> _Provided material_

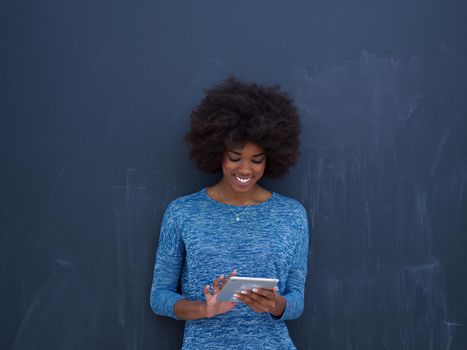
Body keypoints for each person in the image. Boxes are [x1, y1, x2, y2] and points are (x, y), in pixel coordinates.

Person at [149, 76, 309, 349]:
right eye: (235, 158)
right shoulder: (182, 213)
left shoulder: (292, 215)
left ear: (271, 157)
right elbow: (159, 297)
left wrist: (276, 304)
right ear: (217, 153)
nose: (245, 170)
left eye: (256, 160)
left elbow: (296, 300)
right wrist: (205, 310)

> _What you need to do_
Could you output every record above exactly as it appears, without the pictures?

> _The completed task_
Body keypoints for each person in the image. Boxes are [x1, y1, x2, y2] and points are (x, y), in pixel coordinates.

Person at [149, 76, 309, 349]:
right eye: (235, 158)
right shoulder: (182, 213)
left shoulder: (292, 215)
left ear: (271, 157)
right elbow: (159, 297)
left wrist: (276, 304)
right ear: (217, 153)
nose: (245, 170)
left eye: (256, 160)
left elbow: (296, 300)
right wrist: (205, 310)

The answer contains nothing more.